Winding up a legacy pension scheme
Pensions & benefits Post-transaction and wind-up supportManaging the wind-up of a pension scheme can be a complicated and time-consuming process. Complex legacy schemes can take up a lot of time and money. This case study demonstrates how our PRINCE2 qualified project managers carefully managed the wind-up process for a small yet complex pension scheme.
The background
The pension scheme provided complex hybrid benefits – predominantly defined contribution, but with GMP underpins and other defined benefit features. As is typical of most small pension schemes, management time and expense was disproportionately high. It had been thought that winding-up the plan would be prohibitively expensive, or even impossible, due to the complexity of its hybrid benefits.

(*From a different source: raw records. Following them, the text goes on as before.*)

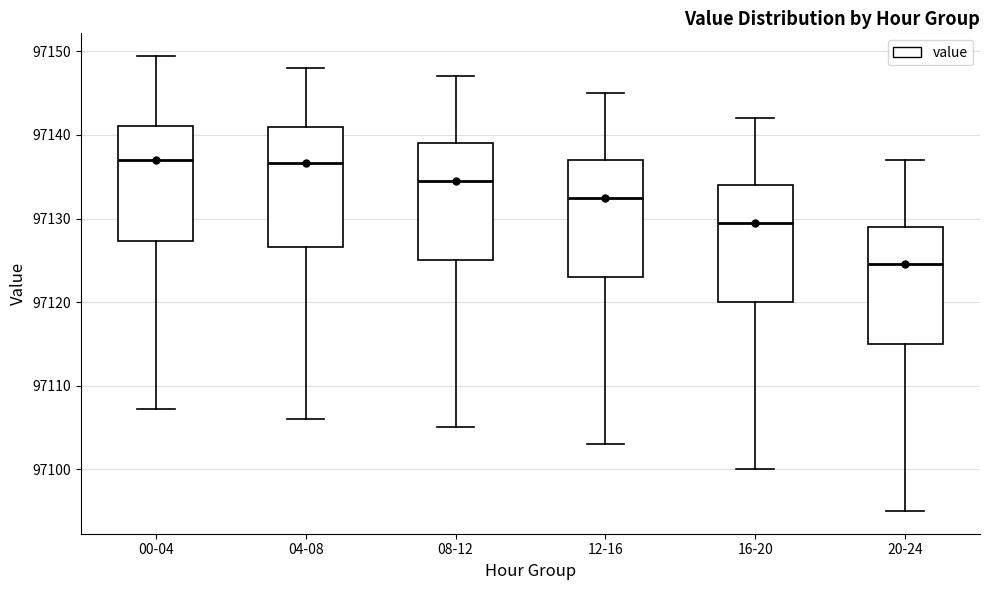

Where is the upper edge of the box for 16-20 on the y-axis? The values are not printed on the chart, so give them approximately, as read against the axis.

97134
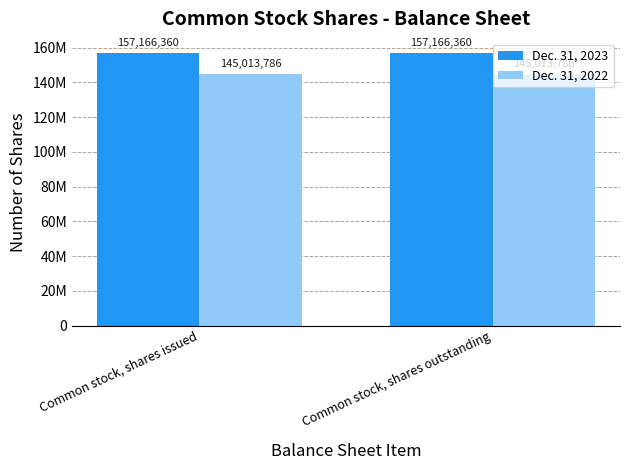

What are all the series names shown in the legend?

Dec. 31, 2023, Dec. 31, 2022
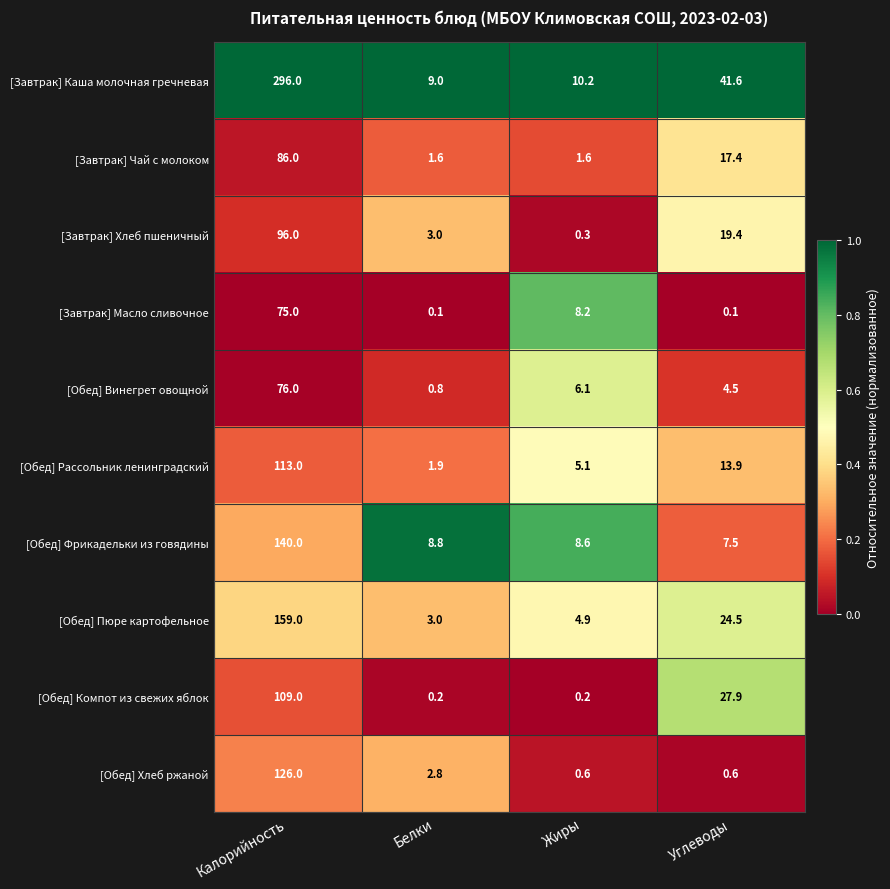

Where does the [Обед] Винегрет овощной series first go above 6?

Калорийность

The Trustees appointed LCP as their specialist de-risking adviser in Q1 2015.
Our solution
LCP helped the Trustees through:
- Innovation – engineering a way to buy-out the plan’s hybrid benefits with an insurance company
- Market-leading buy-out advice – enabling the trustees to obtain an affordable premium and to structure the assets so as to stabilise the buy-out shortfall
- Other specialist advice – for example, in relation to allowing for the GMP underpin and for GMP equalisation and in communicating the changes to members
- Budget control – by assessing and monitoring the various options for settling members’ benefits, the Trustees were able to keep the company in full view of likely buy-out 'top-up' contributions required
- Project management – of the various workstreams against a detailed plan
The results
With our advice, the Trustees found a successful route to buy-out, providing benefit security for members and enabling the sponsor to wind-up the plan and avoid future expense.